Sa main alla caresser la joue de Sélène puis il lui donna un baiser.

« Cherchez-vous encore à être en retard ? le taquina-t-elle.

  • J’aurai aimé que tu puisses être près de moi lors de la cérémonie, avoua-t-il tristement.
  • Les domestiques n’y assistent pas, sinon rien ne serait prêt et vos invités devraient se débrouiller seuls pour le déjeuner. Mais toutes mes pensées seront tournées vers vous.
  • Et les miennes vers toi. »

Un sourire illumina le visage de Sélène qui sentait ses joues rougir. D’une main délicate, elle arrangea ses cheveux tandis qu’une douce chaleur s’installait dans sa poitrine. Elle aurait voulu se concentrer sur son travail, mais ses yeux croisèrent de nouveau ceux du jeune homme et elle se stoppa. Kaldrys sembla attendre qu’elle dît quelque chose mais elle savait qu’il finirait par être vraiment en retard s’ils continuaient ainsi.

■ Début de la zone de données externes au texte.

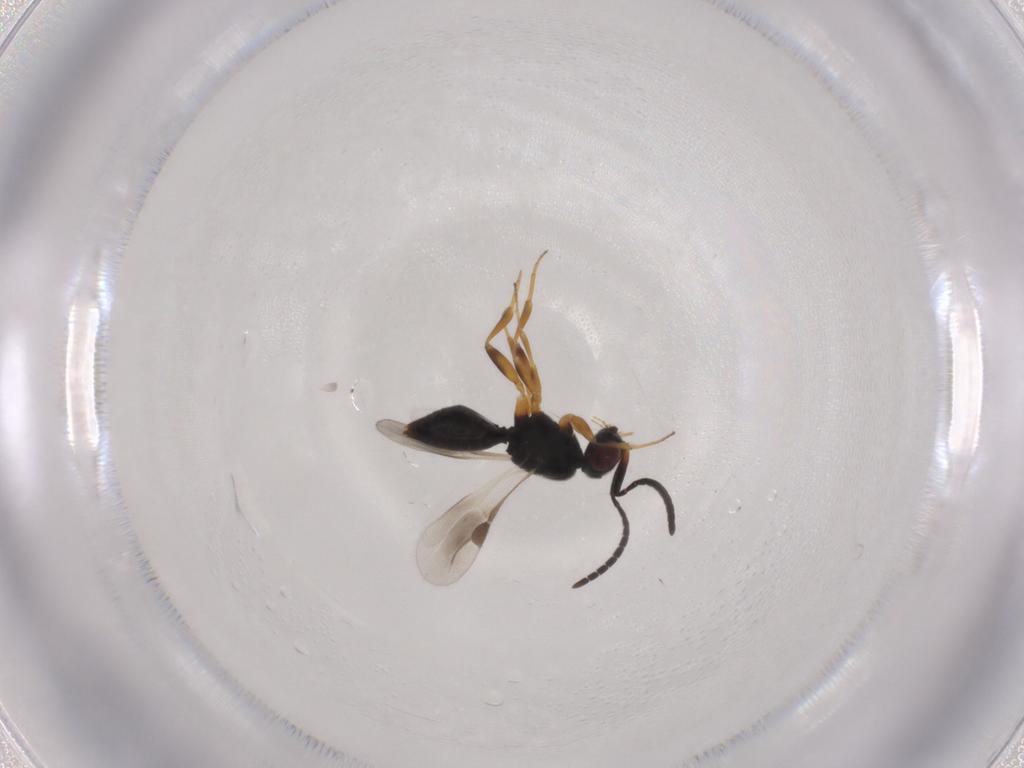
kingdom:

« Vous êtes prêt, vous devriez rejoindre votre sœur, fit-elle en reculant d’un pas.

  • Bien, je suppose que tu as raison, conclut-il avec un bref soupir. Après ce jour, je serai définitivement libéré du trône.
  • Cela vous manquera-t-il ?
  • J’ai toujours agi pour ma sœur, pas une seule fois je n’ai envisagé de régner à sa place. Ce n’est que par un concours de circonstances malheureuses que j’y suis arrivé. Mais aujourd’hui, je voudrais agir pour moi-même, et le trône ne fait pas partie de mes projets. »

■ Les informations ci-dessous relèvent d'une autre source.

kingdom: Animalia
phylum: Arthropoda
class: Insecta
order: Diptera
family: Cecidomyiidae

Sélène ne put que l’approuver. Il fallait à présent qu’il se concentre sur lui-même pour se découvrir.

Elle se dirigea vers la porte et l’ouvrit avant de lui faire signe de sortir.

« Tu me mets dehors ? lança-t-il, amusé. C’est ma chambre !

  • Oui, sans quoi Votre Altesse va continuer à me regarder et sera effectivement en retard pour le couronnement de sa sœur.
  • Bien, alors je m’y rends de ce pas. »

Il sortit dans le couloir puis fit brusquement volte-face :

« Sélène, arrête de me vouvoyer ! Qu’importe ce qu’on en dira, nous sommes bien plus proche que cela.

  • V-Vous êtes sûr ? hésita-t-elle, étonnée.
  • Absolument. Et si quelqu’un ose te dire que c’est un manque de respect, envois-le moi.
  • Eh bien, si vous y tenez, je le ferai !
  • J’y tiens. »

Il s’éloigna et la laissa là, le sourire aux lèvres, amusée par son insouciance.